Realities of e-business lost on an irate travel industry

The travel industry Council of Hong Kong has mounted a three-day boycott against United Airlines. Although the action, which is due to end today, is largely symbolic it epitomises a more profound problem - that some local businesses have yet to come to terms with the new economy's impact upon them.
The bone of contention is the carrier's move to offer tickets online, which the council says are $200 cheaper than the retail prices offered by its members. It complains that United has previously taken the lead in slashing the commission for travel agents from nine to seven per cent of the ticket price. The agents are worried the online sales will further erode their narrow profit margins.
Other airlines usually launch their cyber-sales with online ticket prices set a few hundred dollars higher than those available through the conventional outlets. But the agents fear that other airlines will soon follow United's example, rendering it even more difficult for them to survive.

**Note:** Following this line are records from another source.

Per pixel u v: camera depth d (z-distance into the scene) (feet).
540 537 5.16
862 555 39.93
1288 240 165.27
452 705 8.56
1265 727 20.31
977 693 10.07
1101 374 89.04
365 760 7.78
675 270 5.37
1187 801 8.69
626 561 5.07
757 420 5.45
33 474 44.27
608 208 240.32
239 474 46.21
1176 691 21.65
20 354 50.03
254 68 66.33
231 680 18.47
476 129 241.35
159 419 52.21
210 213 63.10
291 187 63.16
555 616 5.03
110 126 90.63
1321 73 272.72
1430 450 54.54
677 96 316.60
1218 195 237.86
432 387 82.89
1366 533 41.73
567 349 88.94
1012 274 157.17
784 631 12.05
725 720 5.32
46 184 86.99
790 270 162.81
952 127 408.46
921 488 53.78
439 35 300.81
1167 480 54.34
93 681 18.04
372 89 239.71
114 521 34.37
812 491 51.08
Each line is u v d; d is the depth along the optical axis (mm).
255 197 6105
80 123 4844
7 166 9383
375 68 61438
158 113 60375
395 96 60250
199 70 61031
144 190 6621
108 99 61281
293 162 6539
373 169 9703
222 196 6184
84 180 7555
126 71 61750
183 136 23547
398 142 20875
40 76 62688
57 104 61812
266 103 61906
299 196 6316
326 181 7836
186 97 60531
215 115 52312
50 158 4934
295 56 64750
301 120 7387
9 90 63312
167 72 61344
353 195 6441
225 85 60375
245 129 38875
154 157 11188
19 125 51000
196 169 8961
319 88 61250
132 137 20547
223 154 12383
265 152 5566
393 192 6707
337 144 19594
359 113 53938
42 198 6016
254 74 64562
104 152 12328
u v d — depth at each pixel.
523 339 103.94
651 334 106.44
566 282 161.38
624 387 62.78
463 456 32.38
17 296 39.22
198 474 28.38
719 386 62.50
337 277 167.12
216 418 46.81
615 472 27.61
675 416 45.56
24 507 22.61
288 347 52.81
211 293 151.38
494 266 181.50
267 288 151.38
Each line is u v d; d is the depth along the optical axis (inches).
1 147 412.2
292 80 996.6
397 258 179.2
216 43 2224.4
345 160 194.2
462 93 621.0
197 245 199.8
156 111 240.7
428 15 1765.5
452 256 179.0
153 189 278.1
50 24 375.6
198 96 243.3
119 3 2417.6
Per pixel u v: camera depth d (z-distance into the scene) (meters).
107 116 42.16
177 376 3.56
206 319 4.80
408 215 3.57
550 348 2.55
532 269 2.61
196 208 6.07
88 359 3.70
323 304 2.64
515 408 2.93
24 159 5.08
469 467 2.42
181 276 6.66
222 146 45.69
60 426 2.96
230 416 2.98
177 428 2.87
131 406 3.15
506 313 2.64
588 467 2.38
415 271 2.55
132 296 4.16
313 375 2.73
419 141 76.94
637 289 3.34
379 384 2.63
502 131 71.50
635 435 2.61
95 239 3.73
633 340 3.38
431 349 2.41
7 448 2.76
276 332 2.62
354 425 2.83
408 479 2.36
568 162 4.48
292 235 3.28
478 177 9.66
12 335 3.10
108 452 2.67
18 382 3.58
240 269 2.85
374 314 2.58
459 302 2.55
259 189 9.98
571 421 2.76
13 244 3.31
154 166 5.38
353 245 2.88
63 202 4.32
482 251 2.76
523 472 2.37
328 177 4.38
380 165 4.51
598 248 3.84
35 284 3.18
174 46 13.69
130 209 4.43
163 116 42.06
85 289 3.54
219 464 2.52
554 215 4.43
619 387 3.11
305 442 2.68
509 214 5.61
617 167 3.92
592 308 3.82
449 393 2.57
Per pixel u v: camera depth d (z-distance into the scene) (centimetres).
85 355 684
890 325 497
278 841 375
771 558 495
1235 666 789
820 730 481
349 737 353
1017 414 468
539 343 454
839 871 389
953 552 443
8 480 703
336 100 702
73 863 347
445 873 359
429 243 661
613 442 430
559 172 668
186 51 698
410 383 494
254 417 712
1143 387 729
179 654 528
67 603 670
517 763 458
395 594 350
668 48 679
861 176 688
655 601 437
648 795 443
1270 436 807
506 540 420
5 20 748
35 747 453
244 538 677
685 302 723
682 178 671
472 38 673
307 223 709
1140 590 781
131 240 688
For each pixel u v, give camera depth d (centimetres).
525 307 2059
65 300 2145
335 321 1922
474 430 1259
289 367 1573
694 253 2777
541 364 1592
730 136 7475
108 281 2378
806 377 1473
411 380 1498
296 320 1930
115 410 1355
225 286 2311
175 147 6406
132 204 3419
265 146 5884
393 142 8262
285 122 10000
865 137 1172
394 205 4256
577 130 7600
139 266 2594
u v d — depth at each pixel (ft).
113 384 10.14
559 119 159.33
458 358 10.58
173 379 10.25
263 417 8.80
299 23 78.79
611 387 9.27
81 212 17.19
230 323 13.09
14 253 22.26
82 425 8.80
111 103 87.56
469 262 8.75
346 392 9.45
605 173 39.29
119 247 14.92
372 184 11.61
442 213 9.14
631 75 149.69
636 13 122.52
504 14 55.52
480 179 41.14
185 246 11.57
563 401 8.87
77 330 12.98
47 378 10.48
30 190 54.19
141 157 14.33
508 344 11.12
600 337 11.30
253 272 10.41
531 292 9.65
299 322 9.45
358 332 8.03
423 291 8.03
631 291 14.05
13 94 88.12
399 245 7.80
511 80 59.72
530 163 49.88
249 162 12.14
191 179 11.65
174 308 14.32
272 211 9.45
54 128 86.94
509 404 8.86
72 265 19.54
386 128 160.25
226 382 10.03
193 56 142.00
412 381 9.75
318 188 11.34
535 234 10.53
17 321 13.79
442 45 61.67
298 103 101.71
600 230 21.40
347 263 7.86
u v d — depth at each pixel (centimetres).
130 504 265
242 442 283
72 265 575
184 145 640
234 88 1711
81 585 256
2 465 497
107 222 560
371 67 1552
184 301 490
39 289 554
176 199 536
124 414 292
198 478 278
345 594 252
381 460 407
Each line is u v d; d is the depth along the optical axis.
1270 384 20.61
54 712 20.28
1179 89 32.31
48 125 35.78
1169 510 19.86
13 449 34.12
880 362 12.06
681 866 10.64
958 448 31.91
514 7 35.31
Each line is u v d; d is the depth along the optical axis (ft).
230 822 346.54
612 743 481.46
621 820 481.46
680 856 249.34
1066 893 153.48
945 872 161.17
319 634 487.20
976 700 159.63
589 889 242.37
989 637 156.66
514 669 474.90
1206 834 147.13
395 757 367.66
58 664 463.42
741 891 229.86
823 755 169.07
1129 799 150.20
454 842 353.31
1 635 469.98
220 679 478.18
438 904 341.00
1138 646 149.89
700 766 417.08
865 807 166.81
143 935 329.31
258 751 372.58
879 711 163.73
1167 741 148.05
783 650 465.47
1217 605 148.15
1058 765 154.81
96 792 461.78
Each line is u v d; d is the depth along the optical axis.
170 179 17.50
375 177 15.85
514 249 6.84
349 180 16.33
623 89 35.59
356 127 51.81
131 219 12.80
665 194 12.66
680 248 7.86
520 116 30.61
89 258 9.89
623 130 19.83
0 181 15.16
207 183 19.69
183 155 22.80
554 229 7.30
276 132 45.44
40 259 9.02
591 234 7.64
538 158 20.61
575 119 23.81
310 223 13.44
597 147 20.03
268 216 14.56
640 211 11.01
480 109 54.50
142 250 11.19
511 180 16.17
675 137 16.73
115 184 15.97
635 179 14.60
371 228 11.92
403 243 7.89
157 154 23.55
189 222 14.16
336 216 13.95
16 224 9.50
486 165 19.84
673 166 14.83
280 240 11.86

The council represents and monitors 1,180 licensed travel agencies. It was elevated into a public body in 1985 amid growing complaints about holiday-makers being ripped off by fly-by-night operations.
One of its avowed missions is to "protect the interests of both the trade and travellers". There is no question that the council has contributed to safeguarding the industry's interests. The issue is whether its current campaign against the airline is compatible with the interests of air travellers. After all, if the agents have their way, consumers will no longer be able to enjoy the price reduction offered by the airline.
What is best for the travel agents does not necessarily benefit travellers. Further confusing the situation is the reality that there are often conflicting interests within the travel trade itself, which means the council's mission statement is loftier than it can deliver.
The body was trapped in another dispute a few months ago when its members threatened not to use the EPS payment service. This was in protest against an increase in service fees, which were estimated to cost the agents an extra $150 million a year, a burden that would eventually be passed on to customers.
On that occasion, public opinion was more sympathetic to the travel industry. But the travel agents can hardly be expected to secure much public support for their latest demand. Consumers are pragmatic and not in the least concerned about any feud between the airlines and travel agents. Their bottom line is whether they have to dip deeper into their pockets for the same products.
Online shopping is still far from commonplace in Hong Kong, yet e-commerce has made one-to-one marketing possible. Prices could be reduced by rebating to the buyers the cut normally reserved for the middlemen. Most stockbrokers, for example, are already resigned to the prospect of redundancy once the market gets used to online trading.
The Consumer Council has given its blessing to online ticketing, warning the travel agents that their efforts against the airline might undermine free and fair market practices.
The emerging trend of reducing commissions for retailers is irreversible. Instead of fighting an impossible war, it would be more productive for travel agents to figure out what kind of added value they could bring to sustain their role as go-betweens. Providing travel advice, enhancing customer satisfaction and bundling ticket sales with other related services are just some of the many options.
There is no denying that travel agents are already caught in cut-throat battles. But standing in the way of technological progress does not even remotely resemble any sensible, long-term strategy for survival.
Andy Ho ( ) is a political commentator.